I’ll be digging into each of these perspectives but at the outset its worth outlining some of underlying fundamentals about social movements across all of these perspectives.  The main one is that it’s all about power.

Across all of these domains; the concept of social movements speaks to a shift on power from institutions to networks and a greater (theoretical) voice for the individual.  

Some of this shift in power is about information and some is about agency for the individual.  In other instances its about unblocking and removing barriers.  This is why you can’t think about movements without thinking of the individuals that form them and why I say theoretical ‘voice’ as much of the deeper reading into social movements actually shows that some degree of structure is what ensures that different voices can be heard.  

This gives us the second fundamental which is that the motivations and identifications of the people who make these social movements are as important as the form of organisation and this is why I see such a strong cross over with one of the other topics I’m working on which is looking at the shift in people seeing themselves as consumers to starting to see themselves as citizens (great intro to this theme at the New Citizenship project).

The third fundamental is the centrality of networks and their dominance over hierarchical structures as the form that social movements take.  Those networks may have social hierarchies within them but that is not the dominant organisational shape.

The final fundamental is informality.  While some movements will ask you to join or register they are porous and fluid forms that adapt to circumstances.  This informality of often the limiting factor of social movement which is why networked technology has been such a game changer in that it can allow for more transparent and faster decision making – though that doesn’t always provide a step change in impact (more on this in the piece of networked social movements).

There are many reasons why I think institutions needs to approach social movements with caution and make sure that they are embracing these fundamentals.  Social movements are powerful but one thing that is common across all of these forms that the greater the level of control a smaller group or a institution has or tries to have over the movement the less access you have the creativity and power of that movement – once you control it its no longer a social movement and has become something else.  One of the things I want to explore is where organisations have successfully embraced social movements – as well as looking at where this has gone wrong.  

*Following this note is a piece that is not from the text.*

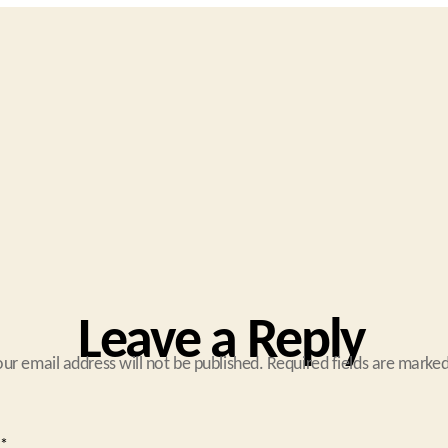
Leave a Reply
our email address will not be published.
Required fields are marke
*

Back when I started looking at this space (some years ago!) there was a huge surge of techno-determinism to the upsurge on more networked organising as part of the hype around the initial impacts of social media.  What is interesting is to see how much more nuanced the thinking is around the role that technology plays in each of these perspective but also that the fundamentals of social movements are not technology dependent though they can be enabled and amplified.

Each of these perspective provides a different frame for the concept of a social movement and not surprisingly each frame reflects the perspective of the originator.  Political scientists see this as politics, sociologists see it as social organising, marketeers see it as viral engagement and researchers see it as a way both of broadening ingress and egress for their research.  More cynically government see it both as a threat and as a free workforce and political parties see it as something to either counter or absorb.  The question for an organisation like CRUK is how to sit between these different framings and ask ourselves what the combinatorial impact of these collective actions could be?